En définitive, l’entrée dans la période de latence ne pourrait se comprendre qu’en référence à l’évolution du complexe d’Œdipe et aux modalités de sa résolution dans les deux sexes (voir : Complexe d’Œdipe, Complexe de castration).

Secondairement, les formations sociales, conjuguant leur action à celle du surmoi, viennent renforcer la latence sexuelle : celle-ci « … ne peut provoquer une complète interruption de la vie sexuelle que dans les organisations culturelles qui ont inscrit dans leur programme une répression de la sexualité infantile. Tel n’est pas le cas chez la plupart des primitifs » (3).

On notera que Freud parle de période de latence, non de stade*, ce qui doit se comprendre ainsi : pendant la période considérée, si on peut observer des manifestations sexuelles, il n’y a pas à strictement parler de nouvelle organisation de la sexualité.

▲ (α) Freud dit avoir emprunté ce terme à Wilhelm Fliess.

(β) On trouve dans une lettre à Fliess (4), une première référence de Freud à des périodes de vie (Lebensalter) et à des époques de transition (Übergangszeiten) « au cours desquelles le refoulement se produit en général ».

(1) Freud (S.), a) G.W., V, 77-80 ; S.E., VII, 176-9 ; Fr., 69-72. – b) G.W., V, 77, n. 2 ajoutée en 1920 ; S.E., VII, 222-3, n. ; Fr., 178, n. 43.

(2) Freud (S.). Der Unlergang des Ödipuskomplexes, 1924. – a) G.W., XIII, 395 ; S.E., XIX, 173 ; Fr., 394. – b) G.W., XIII, 395 ; S.E., XIX, 173 ; Fr., 394. – c) G.W., XIII, 395 ; S.E., XIX, 173 ; Fr., 394.

(3) Freud (S.). Selbstdarstellung, 1925. G.W., XIV, 64, n. 2 ajoutée en 1935 ; S.E., XX, 37, n. 1 ; Fr., note non traduite.

## Items fournis

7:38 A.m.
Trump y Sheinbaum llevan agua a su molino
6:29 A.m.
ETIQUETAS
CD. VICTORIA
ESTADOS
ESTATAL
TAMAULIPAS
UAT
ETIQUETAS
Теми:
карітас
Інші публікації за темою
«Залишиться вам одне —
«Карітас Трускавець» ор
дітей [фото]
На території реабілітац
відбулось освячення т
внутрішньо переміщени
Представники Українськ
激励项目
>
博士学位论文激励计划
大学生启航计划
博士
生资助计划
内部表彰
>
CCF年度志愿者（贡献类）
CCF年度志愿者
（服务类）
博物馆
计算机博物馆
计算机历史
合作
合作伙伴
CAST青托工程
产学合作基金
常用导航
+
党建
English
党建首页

## Consigne
Recopiez à l'identique le passage du texte sur la période de latence qui s'ouvre sur les mots contenant « On notera que » et se clôt sur « 178, n. 43. ».

## Réponse
On notera que Freud parle de période de latence, non de stade*, ce qui doit se comprendre ainsi : pendant la période considérée, si on peut observer des manifestations sexuelles, il n’y a pas à strictement parler de nouvelle organisation de la sexualité.

▲ (α) Freud dit avoir emprunté ce terme à Wilhelm Fliess.

(β) On trouve dans une lettre à Fliess (4), une première référence de Freud à des périodes de vie (Lebensalter) et à des époques de transition (Übergangszeiten) « au cours desquelles le refoulement se produit en général ».

(1) Freud (S.), a) G.W., V, 77-80 ; S.E., VII, 176-9 ; Fr., 69-72. – b) G.W., V, 77, n. 2 ajoutée en 1920 ; S.E., VII, 222-3, n. ; Fr., 178, n. 43.